Havelock commissioners agreed to spend $7,500 to bring a patriotic rock band to the city’s National Night Out.
The Havelock Board of Commissioners agreed to spend $7,500 to bring the patriotic rock band Madison Rising to the city’s National Night Out in 2013.
Lt. Brian Woods, with the Havelock Police Department that puts on National Night Out, told commissioners that the group appeals to younger people that the city would like to see attend the annual event.
"This is an up-and-coming American rock band nationally recognized by young adults," Woods said. "They are wholesome and family oriented and they appeal to the young and the old. They promote patriotism, hard work, integrity, liberty, and personal responsibility, and we feel that those go hand in hand with what we want to do."
Woods said National Night Out has drawn up to 5,000 people in previous years.
"We promote crime prevention, drug awareness, domestic violence awareness, anti-bullying and we have other booths that support the community," Woods said. "It’s a family event so it’s a friendly environment for all people of all ages. We also want to continue to promote the law enforcement community and the military relationship with everybody."
Woods said a committee formed to organize the event also wants to change the event from a Tuesday to a Saturday.
"We feel like if we have it on a Saturday we will be able to accommodate the attendance of a younger population," said Woods, noting the Tuesday format has remained the same for 16 years. "More families will be able to attend. We’ll educate a greater number of people and we’ll motivate more people to get involved in their community and introduce people to more ways that they can contribute to the welfare of their community."
Woods said that in the past families with young children and older Havelock residents have attended the event, but he would like to see more teenagers, young adults and young Marines.
The youthful nature of Madison Rising would appeal to that younger generation, Woods said.

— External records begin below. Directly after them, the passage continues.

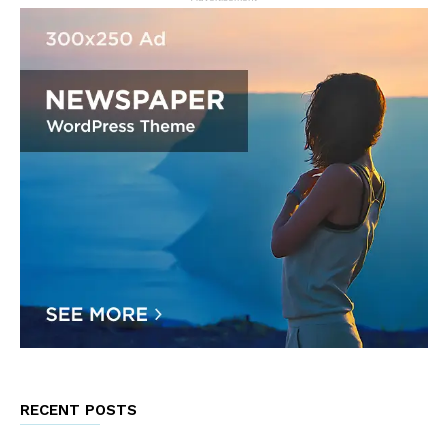
RECENT POSTS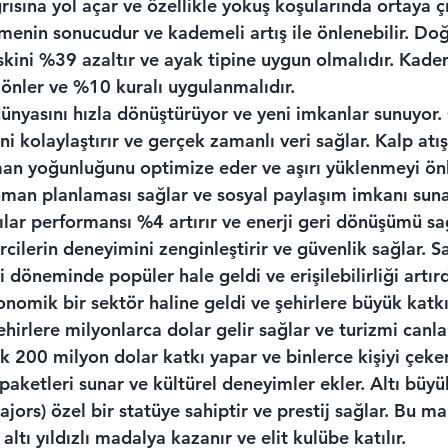
ısına yol açar ve özellikle yokuş koşularında ortaya çı
enmenin sonucudur ve kademeli artış ile önlenebilir. Do
skini %39 azaltır ve ayak tipine uygun olmalıdır. Kad
 önler ve %10 kuralı uygulanmalıdır.
ünyasını hızla dönüştürüyor ve yeni imkanlar sunuyor. 
i kolaylaştırır ve gerçek zamanlı veri sağlar. Kalp atış 
an yoğunluğunu optimize eder ve aşırı yüklenmeyi önl
man planlaması sağlar ve sosyal paylaşım imkanı suna
lar performansı %4 artırır ve enerji geri dönüşümü sağ
rcilerin deneyimini zenginleştirir ve güvenlik sağlar. S
öneminde popüler hale geldi ve erişilebilirliği artırd
omik bir sektör haline geldi ve şehirlere büyük katkı 
irlere milyonlarca dolar gelir sağlar ve turizmi canla
k 200 milyon dolar katkı yapar ve binlerce kişiyi çeke
 paketleri sunar ve kültürel deneyimler ekler. Altı büy
rs) özel bir statüye sahiptir ve prestij sağlar. Bu ma
ltı yıldızlı madalya kazanır ve elit kulübe katılır.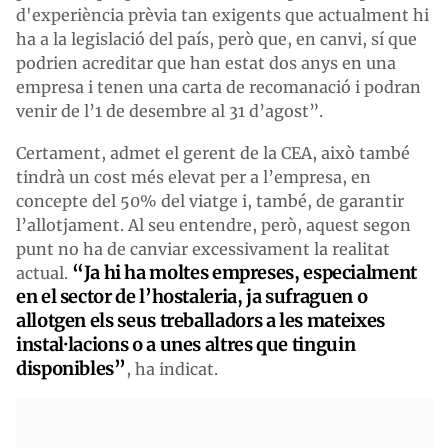
d'experiència prèvia tan exigents que actualment hi
ha a la legislació del país, però que, en canvi, sí que
podrien acreditar que han estat dos anys en una
empresa i tenen una carta de recomanació i podran
venir de l’1 de desembre al 31 d’agost”.
Certament, admet el gerent de la CEA, això també
tindrà un cost més elevat per a l’empresa, en
concepte del 50% del viatge i, també, de garantir
l’allotjament. Al seu entendre, però, aquest segon
punt no ha de canviar excessivament la realitat
“Ja hi ha moltes empreses, especialment
actual.
en el sector de l’hostaleria, ja sufraguen o
allotgen els seus treballadors a les mateixes
instal·lacions o a unes altres que tinguin
disponibles”
, ha indicat.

"We feel that the things that they promote go hand in hand with what we do for National Night Out," Woods said.
The band is known for its rendition of the national anthem, but also has songs called "Right to Bear," "Honk if You Want Peace," and "Hallowed Ground." According to the band’s website, the group "promotes the principles of liberty, independence, smaller government and personal responsibility." The band made news last month when it offered the Romney/Ryan ticket free use of its music.
Woods said the band has offered to absorb the $3,000 cost of travel and lodging for Havelock’s event. However, he did say it may be necessary for another $2,500 to be spent for sound and instrumentation at the time of the event. Woods said that the committee would be fundraising throughout the year to offset the costs being underwritten by the city.
In other business Monday night, the board:
- adopted a resolution approving the final plans for relocation of the city’s sewer pipe from Slocum Creek to the Neuse River. The $11.4 million project, when complete, would expand the city’s sewer capacity. Mayor Jimmy Sanders said the project was first proposed in the early 1990s. "This project is very, very needed," he said. "We are glad to see it take a giant step forward."
- heard a proposal from Victory Chapel to rent the city-owned Fleet Reserve building for $600 per month. The church plans to use the building as an outreach center for troubled youth. The board said that another offer to rent the facility had to be considered and that the matter would be taken up at the Oct. 8 meeting.
- appointed George Lewis, Jennifer Taylor-Sabdo, Laura Sabin, Sharon L. Knapp and Pam Holder-Dorman to terms on the city’s recreation advisory board.
- heard a audit presentation on the city’s fiscal year 2011-2012 budget from J.P. Jones of Martin Starnes and Associates.